#### 練習 A:
根據下文關於蘇州方志的文字,回答以下問題:
(i) 現存最有名的地記是哪一部?
(ii) 孔子編寫《春秋》時發出了怎樣的感慨?
(iii) 南宋比較成熟的地方志,其代表作是哪一部?

___ 文件節選

◎ 陳其弟
(蘇州市地方志辦公室,江蘇蘇州215004)
提 要:文章從中國方志史的角度,考察蘇州早期府縣志在方志史上的地位。蘇州是地方志的發源地之一,漢代《越絕書》是中國最早的方志之一。自漢至北宋千余年間,地方志曾以地記、圖經等名稱和形式長期流行,現存最有名的地記當推唐代陸廣微的《吳地記》。宋代,朱長文的《吳郡圖經續記》為現存圖經實例,范成大的《吳郡志》為首部體例完備的方志定型之作,宋代昆山《玉峰志》首創“凡例”之先例。《至正昆山郡志》和《至正重修琴川志》為兩部元代志書的代表作。明代,《嘉靖昆山縣志》《弘治太倉州志》堪稱州縣志書的代表作,盧熊的《洪武蘇州府志》和王鏊的《正德姑蘇志》為兩部明代善本府志。
著名學者梁啟超說:“最古之史,實為方志。”中國有5000多年的文明史,但是有文字的歷史從殷商的甲骨文算起也只有3000多年,之前的2000年文明史充其量不過是傳說。早在2000多年前的春秋末期,孔子在編寫《春秋》時,就發出“文獻不足征”的感慨。春秋時期,各諸侯國多有國別史,從某種意義上說,當時的國別史可以看作是以各諸侯國的地域范圍為記述對象的地方志的雛形。蘇州現存記載當時吳越兩國爭霸史的此類地方志有漢代的《越絕書》《吳越春秋》。
從秦漢到北宋,除正史以外,中國史學界還長期存在著叫“地記”和“圖經”的體裁,方志界一般將它們作為地方志的“先驅”,蘇州現存的此類著作有唐代《吳地記》、宋代《吳郡圖經續記》。到了南宋,完成了從圖經到地方志的過渡,出現比較成熟的地方志,代表作有范成大的《吳郡志》。從這些前人的舊志中,我們可以清楚地看到地方志的誕生、發展和成熟的進程,同時也能看到,在保持地方志本質屬性不變的前提下,地方志的編修是在不斷創新的過程中發展起來的。

______

#### 練習 B:
請將列表從第一行起,到含有“ingmotoren.”的那一行為止(含首尾兩行),逐行原樣抄錄下來。

___ 學習材料

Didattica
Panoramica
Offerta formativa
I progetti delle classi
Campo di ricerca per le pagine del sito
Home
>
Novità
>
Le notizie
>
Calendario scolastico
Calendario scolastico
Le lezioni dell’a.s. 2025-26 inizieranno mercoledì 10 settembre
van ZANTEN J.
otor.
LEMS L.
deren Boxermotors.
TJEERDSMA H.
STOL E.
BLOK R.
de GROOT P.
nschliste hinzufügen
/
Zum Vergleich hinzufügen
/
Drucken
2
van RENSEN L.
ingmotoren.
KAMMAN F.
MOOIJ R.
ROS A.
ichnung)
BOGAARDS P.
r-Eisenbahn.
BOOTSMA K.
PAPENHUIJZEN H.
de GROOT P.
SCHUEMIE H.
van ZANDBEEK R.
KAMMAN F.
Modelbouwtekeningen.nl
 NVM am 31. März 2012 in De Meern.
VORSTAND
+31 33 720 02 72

______

#### 作答區 A:
(i) 唐代陸廣微的《吳地記》。
(ii) “文獻不足征”。
(iii) 范成大的《吳郡志》。

#### 作答區 B:
Didattica
Panoramica
Offerta formativa
I progetti delle classi
Campo di ricerca per le pagine del sito
Home
>
Novità
>
Le notizie
>
Calendario scolastico
Calendario scolastico
Le lezioni dell’a.s. 2025-26 inizieranno mercoledì 10 settembre
van ZANTEN J.
otor.
LEMS L.
deren Boxermotors.
TJEERDSMA H.
STOL E.
BLOK R.
de GROOT P.
nschliste hinzufügen
/
Zum Vergleich hinzufügen
/
Drucken
2
van RENSEN L.
ingmotoren.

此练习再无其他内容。